WHAT TO WORK ON: Repeat the whole listing exactly as it appears.
----
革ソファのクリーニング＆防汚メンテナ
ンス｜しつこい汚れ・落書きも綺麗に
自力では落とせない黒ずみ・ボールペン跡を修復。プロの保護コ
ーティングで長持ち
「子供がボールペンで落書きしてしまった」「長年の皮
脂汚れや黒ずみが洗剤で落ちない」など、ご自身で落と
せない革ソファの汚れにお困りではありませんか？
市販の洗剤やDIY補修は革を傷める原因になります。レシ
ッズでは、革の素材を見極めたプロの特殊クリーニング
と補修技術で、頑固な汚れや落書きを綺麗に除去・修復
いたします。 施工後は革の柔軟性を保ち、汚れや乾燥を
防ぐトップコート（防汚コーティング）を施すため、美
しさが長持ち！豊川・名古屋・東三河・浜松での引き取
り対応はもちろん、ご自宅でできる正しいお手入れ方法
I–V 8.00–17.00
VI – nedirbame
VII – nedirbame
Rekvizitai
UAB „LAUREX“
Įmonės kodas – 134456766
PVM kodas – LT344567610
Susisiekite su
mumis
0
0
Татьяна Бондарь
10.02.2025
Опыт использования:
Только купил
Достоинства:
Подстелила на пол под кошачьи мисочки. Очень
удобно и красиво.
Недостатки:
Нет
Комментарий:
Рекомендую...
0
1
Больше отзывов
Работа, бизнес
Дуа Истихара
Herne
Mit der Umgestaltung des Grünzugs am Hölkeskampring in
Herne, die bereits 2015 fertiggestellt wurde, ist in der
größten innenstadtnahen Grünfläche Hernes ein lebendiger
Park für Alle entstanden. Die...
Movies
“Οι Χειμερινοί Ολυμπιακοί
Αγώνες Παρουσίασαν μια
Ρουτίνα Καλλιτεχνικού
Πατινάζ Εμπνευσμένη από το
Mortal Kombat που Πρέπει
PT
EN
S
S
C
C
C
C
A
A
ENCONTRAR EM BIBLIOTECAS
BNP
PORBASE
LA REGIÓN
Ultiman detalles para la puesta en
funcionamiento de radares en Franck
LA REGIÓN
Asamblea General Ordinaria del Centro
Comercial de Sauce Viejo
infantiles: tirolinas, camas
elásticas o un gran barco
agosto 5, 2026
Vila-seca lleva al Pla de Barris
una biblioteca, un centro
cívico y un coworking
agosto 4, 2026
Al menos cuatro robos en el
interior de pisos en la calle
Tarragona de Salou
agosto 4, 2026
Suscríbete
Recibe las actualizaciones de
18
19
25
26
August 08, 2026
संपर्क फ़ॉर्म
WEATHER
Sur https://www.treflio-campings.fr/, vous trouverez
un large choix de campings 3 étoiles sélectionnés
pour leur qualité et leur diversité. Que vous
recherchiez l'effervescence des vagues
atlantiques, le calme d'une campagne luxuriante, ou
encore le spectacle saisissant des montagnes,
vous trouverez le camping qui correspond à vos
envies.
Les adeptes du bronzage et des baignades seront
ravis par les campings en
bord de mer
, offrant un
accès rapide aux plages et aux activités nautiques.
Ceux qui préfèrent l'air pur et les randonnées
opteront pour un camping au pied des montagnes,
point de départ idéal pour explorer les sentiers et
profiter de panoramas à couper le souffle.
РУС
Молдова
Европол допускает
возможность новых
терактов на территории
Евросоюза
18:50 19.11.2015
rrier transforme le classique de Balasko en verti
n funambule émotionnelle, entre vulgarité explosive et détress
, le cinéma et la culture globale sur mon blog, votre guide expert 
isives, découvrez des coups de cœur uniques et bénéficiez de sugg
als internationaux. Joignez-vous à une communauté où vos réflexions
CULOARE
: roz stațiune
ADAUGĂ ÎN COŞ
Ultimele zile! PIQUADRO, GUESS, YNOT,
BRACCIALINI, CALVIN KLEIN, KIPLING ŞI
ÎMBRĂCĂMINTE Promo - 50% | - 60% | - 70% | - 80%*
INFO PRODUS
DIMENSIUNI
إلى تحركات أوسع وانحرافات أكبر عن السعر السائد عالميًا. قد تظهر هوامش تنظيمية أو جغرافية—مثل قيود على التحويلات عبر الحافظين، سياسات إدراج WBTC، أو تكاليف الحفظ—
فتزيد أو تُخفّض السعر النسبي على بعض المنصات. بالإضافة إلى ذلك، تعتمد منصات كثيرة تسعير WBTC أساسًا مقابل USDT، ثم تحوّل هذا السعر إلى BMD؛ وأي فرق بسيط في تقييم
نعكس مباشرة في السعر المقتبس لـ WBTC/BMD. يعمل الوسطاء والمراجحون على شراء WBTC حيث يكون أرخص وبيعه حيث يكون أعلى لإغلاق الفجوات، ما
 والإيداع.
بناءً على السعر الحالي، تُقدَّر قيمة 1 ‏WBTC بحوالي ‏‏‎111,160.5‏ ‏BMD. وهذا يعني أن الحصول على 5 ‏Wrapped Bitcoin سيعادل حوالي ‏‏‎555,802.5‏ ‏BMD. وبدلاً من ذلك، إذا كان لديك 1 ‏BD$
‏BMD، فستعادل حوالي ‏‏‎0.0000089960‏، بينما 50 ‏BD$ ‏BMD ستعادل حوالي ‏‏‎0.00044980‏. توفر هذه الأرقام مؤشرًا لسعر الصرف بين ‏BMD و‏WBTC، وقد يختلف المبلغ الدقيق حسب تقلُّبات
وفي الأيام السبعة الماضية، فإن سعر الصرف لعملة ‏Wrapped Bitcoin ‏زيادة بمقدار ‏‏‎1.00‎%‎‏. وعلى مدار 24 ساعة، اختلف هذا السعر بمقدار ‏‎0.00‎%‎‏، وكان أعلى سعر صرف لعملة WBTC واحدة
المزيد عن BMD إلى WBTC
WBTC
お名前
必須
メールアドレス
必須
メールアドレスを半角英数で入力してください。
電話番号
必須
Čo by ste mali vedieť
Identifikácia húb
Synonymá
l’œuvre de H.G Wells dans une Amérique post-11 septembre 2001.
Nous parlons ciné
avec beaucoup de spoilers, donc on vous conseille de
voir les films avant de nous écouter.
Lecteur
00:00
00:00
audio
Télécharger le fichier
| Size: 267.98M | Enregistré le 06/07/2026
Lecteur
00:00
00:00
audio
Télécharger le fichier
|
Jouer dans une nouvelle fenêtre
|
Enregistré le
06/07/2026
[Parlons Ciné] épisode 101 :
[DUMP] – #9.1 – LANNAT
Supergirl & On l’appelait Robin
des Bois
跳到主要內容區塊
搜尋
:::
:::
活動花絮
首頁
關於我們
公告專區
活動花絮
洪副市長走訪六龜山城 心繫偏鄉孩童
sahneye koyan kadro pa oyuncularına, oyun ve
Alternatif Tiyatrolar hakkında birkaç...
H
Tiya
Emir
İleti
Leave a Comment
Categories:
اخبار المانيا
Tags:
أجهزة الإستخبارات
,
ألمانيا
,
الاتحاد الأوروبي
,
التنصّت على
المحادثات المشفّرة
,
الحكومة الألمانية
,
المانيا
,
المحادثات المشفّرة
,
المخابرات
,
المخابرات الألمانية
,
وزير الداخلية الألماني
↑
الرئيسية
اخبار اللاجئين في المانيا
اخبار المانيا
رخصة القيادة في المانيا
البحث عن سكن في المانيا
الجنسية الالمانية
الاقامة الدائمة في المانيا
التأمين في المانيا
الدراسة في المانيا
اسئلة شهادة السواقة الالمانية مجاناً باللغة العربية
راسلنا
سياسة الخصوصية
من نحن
----
WRITTEN SOLUTION:
革ソファのクリーニング＆防汚メンテナ
ンス｜しつこい汚れ・落書きも綺麗に
自力では落とせない黒ずみ・ボールペン跡を修復。プロの保護コ
ーティングで長持ち
「子供がボールペンで落書きしてしまった」「長年の皮
脂汚れや黒ずみが洗剤で落ちない」など、ご自身で落と
せない革ソファの汚れにお困りではありませんか？
市販の洗剤やDIY補修は革を傷める原因になります。レシ
ッズでは、革の素材を見極めたプロの特殊クリーニング
と補修技術で、頑固な汚れや落書きを綺麗に除去・修復
いたします。 施工後は革の柔軟性を保ち、汚れや乾燥を
防ぐトップコート（防汚コーティング）を施すため、美
しさが長持ち！豊川・名古屋・東三河・浜松での引き取
り対応はもちろん、ご自宅でできる正しいお手入れ方法
I–V 8.00–17.00
VI – nedirbame
VII – nedirbame
Rekvizitai
UAB „LAUREX“
Įmonės kodas – 134456766
PVM kodas – LT344567610
Susisiekite su
mumis
0
0
Татьяна Бондарь
10.02.2025
Опыт использования:
Только купил
Достоинства:
Подстелила на пол под кошачьи мисочки. Очень
удобно и красиво.
Недостатки:
Нет
Комментарий:
Рекомендую...
0
1
Больше отзывов
Работа, бизнес
Дуа Истихара
Herne
Mit der Umgestaltung des Grünzugs am Hölkeskampring in
Herne, die bereits 2015 fertiggestellt wurde, ist in der
größten innenstadtnahen Grünfläche Hernes ein lebendiger
Park für Alle entstanden. Die...
Movies
“Οι Χειμερινοί Ολυμπιακοί
Αγώνες Παρουσίασαν μια
Ρουτίνα Καλλιτεχνικού
Πατινάζ Εμπνευσμένη από το
Mortal Kombat που Πρέπει
PT
EN
S
S
C
C
C
C
A
A
ENCONTRAR EM BIBLIOTECAS
BNP
PORBASE
LA REGIÓN
Ultiman detalles para la puesta en
funcionamiento de radares en Franck
LA REGIÓN
Asamblea General Ordinaria del Centro
Comercial de Sauce Viejo
infantiles: tirolinas, camas
elásticas o un gran barco
agosto 5, 2026
Vila-seca lleva al Pla de Barris
una biblioteca, un centro
cívico y un coworking
agosto 4, 2026
Al menos cuatro robos en el
interior de pisos en la calle
Tarragona de Salou
agosto 4, 2026
Suscríbete
Recibe las actualizaciones de
18
19
25
26
August 08, 2026
संपर्क फ़ॉर्म
WEATHER
Sur https://www.treflio-campings.fr/, vous trouverez
un large choix de campings 3 étoiles sélectionnés
pour leur qualité et leur diversité. Que vous
recherchiez l'effervescence des vagues
atlantiques, le calme d'une campagne luxuriante, ou
encore le spectacle saisissant des montagnes,
vous trouverez le camping qui correspond à vos
envies.
Les adeptes du bronzage et des baignades seront
ravis par les campings en
bord de mer
, offrant un
accès rapide aux plages et aux activités nautiques.
Ceux qui préfèrent l'air pur et les randonnées
opteront pour un camping au pied des montagnes,
point de départ idéal pour explorer les sentiers et
profiter de panoramas à couper le souffle.
РУС
Молдова
Европол допускает
возможность новых
терактов на территории
Евросоюза
18:50 19.11.2015
rrier transforme le classique de Balasko en verti
n funambule émotionnelle, entre vulgarité explosive et détress
, le cinéma et la culture globale sur mon blog, votre guide expert 
isives, découvrez des coups de cœur uniques et bénéficiez de sugg
als internationaux. Joignez-vous à une communauté où vos réflexions
CULOARE
: roz stațiune
ADAUGĂ ÎN COŞ
Ultimele zile! PIQUADRO, GUESS, YNOT,
BRACCIALINI, CALVIN KLEIN, KIPLING ŞI
ÎMBRĂCĂMINTE Promo - 50% | - 60% | - 70% | - 80%*
INFO PRODUS
DIMENSIUNI
إلى تحركات أوسع وانحرافات أكبر عن السعر السائد عالميًا. قد تظهر هوامش تنظيمية أو جغرافية—مثل قيود على التحويلات عبر الحافظين، سياسات إدراج WBTC، أو تكاليف الحفظ—
فتزيد أو تُخفّض السعر النسبي على بعض المنصات. بالإضافة إلى ذلك، تعتمد منصات كثيرة تسعير WBTC أساسًا مقابل USDT، ثم تحوّل هذا السعر إلى BMD؛ وأي فرق بسيط في تقييم
نعكس مباشرة في السعر المقتبس لـ WBTC/BMD. يعمل الوسطاء والمراجحون على شراء WBTC حيث يكون أرخص وبيعه حيث يكون أعلى لإغلاق الفجوات، ما
 والإيداع.
بناءً على السعر الحالي، تُقدَّر قيمة 1 ‏WBTC بحوالي ‏‏‎111,160.5‏ ‏BMD. وهذا يعني أن الحصول على 5 ‏Wrapped Bitcoin سيعادل حوالي ‏‏‎555,802.5‏ ‏BMD. وبدلاً من ذلك، إذا كان لديك 1 ‏BD$
‏BMD، فستعادل حوالي ‏‏‎0.0000089960‏، بينما 50 ‏BD$ ‏BMD ستعادل حوالي ‏‏‎0.00044980‏. توفر هذه الأرقام مؤشرًا لسعر الصرف بين ‏BMD و‏WBTC، وقد يختلف المبلغ الدقيق حسب تقلُّبات
وفي الأيام السبعة الماضية، فإن سعر الصرف لعملة ‏Wrapped Bitcoin ‏زيادة بمقدار ‏‏‎1.00‎%‎‏. وعلى مدار 24 ساعة، اختلف هذا السعر بمقدار ‏‎0.00‎%‎‏، وكان أعلى سعر صرف لعملة WBTC واحدة
المزيد عن BMD إلى WBTC
WBTC
お名前
必須
メールアドレス
必須
メールアドレスを半角英数で入力してください。
電話番号
必須
Čo by ste mali vedieť
Identifikácia húb
Synonymá
l’œuvre de H.G Wells dans une Amérique post-11 septembre 2001.
Nous parlons ciné
avec beaucoup de spoilers, donc on vous conseille de
voir les films avant de nous écouter.
Lecteur
00:00
00:00
audio
Télécharger le fichier
| Size: 267.98M | Enregistré le 06/07/2026
Lecteur
00:00
00:00
audio
Télécharger le fichier
|
Jouer dans une nouvelle fenêtre
|
Enregistré le
06/07/2026
[Parlons Ciné] épisode 101 :
[DUMP] – #9.1 – LANNAT
Supergirl & On l’appelait Robin
des Bois
跳到主要內容區塊
搜尋
:::
:::
活動花絮
首頁
關於我們
公告專區
活動花絮
洪副市長走訪六龜山城 心繫偏鄉孩童
sahneye koyan kadro pa oyuncularına, oyun ve
Alternatif Tiyatrolar hakkında birkaç...
H
Tiya
Emir
İleti
Leave a Comment
Categories:
اخبار المانيا
Tags:
أجهزة الإستخبارات
,
ألمانيا
,
الاتحاد الأوروبي
,
التنصّت على
المحادثات المشفّرة
,
الحكومة الألمانية
,
المانيا
,
المحادثات المشفّرة
,
المخابرات
,
المخابرات الألمانية
,
وزير الداخلية الألماني
↑
الرئيسية
اخبار اللاجئين في المانيا
اخبار المانيا
رخصة القيادة في المانيا
البحث عن سكن في المانيا
الجنسية الالمانية
الاقامة الدائمة في المانيا
التأمين في المانيا
الدراسة في المانيا
اسئلة شهادة السواقة الالمانية مجاناً باللغة العربية
راسلنا
سياسة الخصوصية
من نحن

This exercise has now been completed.